Physicians may modify their treatment and prescribing patterns to offset cuts in Medicare payments, according to findings from a study published in Health Affairs, which cautions that payment reform has “real consequences” and should be undertaken carefully.
The study assessed how reductions in reimbursement rates affected treatment patterns for lung cancer patients, beginning in 2005. Mireille Jacobson, senior health economist at the RAND Corporation and a faculty research fellow of the National Bureau of Economic Research, and colleagues found that, contrary to concerns about access, changes in payment rates “actually increased the likelihood that lung cancer patients received chemotherapy.”

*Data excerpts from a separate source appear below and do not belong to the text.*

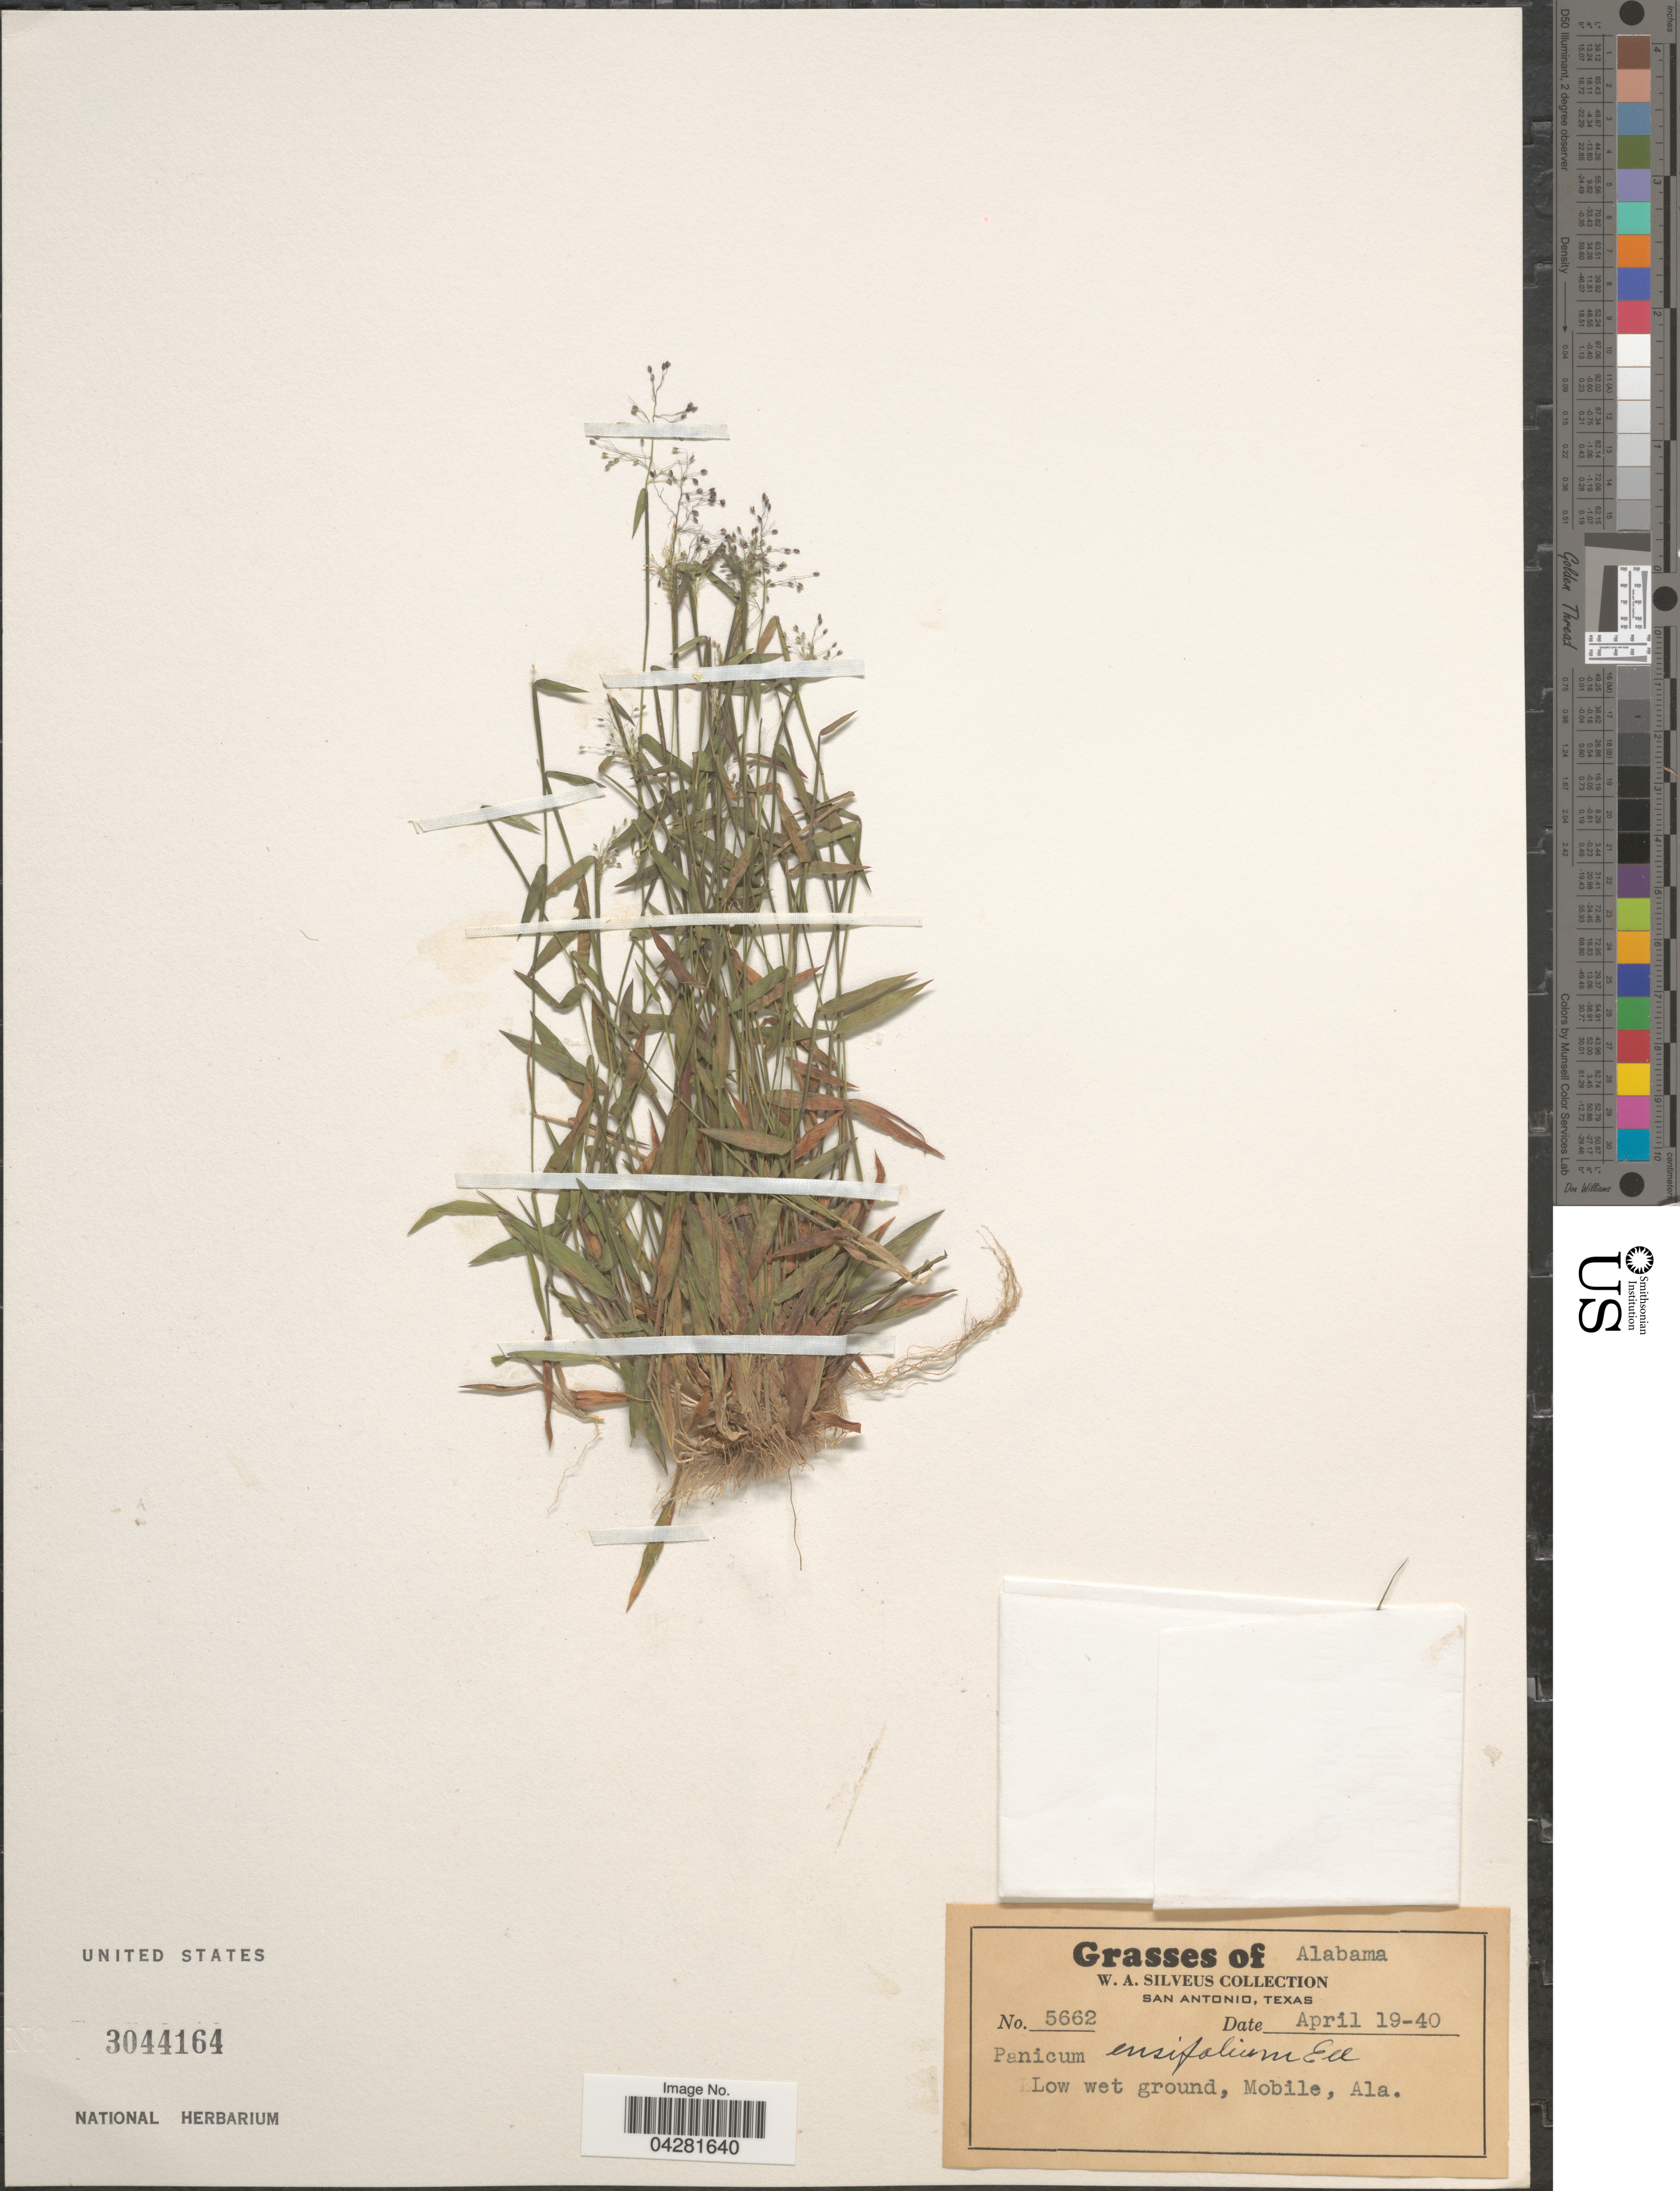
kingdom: Plantae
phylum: Tracheophyta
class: Liliopsida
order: Poales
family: Poaceae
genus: Dichanthelium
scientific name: Dichanthelium ensifolium var. ensifolium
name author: (Baldwin ex Elliot) Gould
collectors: W. Silveus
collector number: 5662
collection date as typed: Transcribed d/m/y: 19/4/40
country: United States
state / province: Alabama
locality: Low wet ground, Mobile.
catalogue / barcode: US 3044164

The type of agents administered also changed, as physicians switched from dispensing the drugs that experienced the largest cuts in profitability—carboplatin and paclitaxel—to other high-margin drugs such as docetaxel. These changes, say researchers, “may have offset some of the savings projected from passage of the legislation.
Jacobson and colleagues found no evidence that the Medicare Modernization Act’s reduction in reimbursement rates decreased beneficiaries’ access to chemotherapy drugs, and determined that chemotherapy treatment rates increased among lung cancer patients in response to the new payment system.
Although further study is warranted to “determine the implications of these findings for Medicare spending and the health of Medicare beneficiaries,” the researchers do believe that their findings urge “caution for health care payment reform. Any redesign requires an understanding of both the value of services and the impact of changing reimbursements on the use of those services.”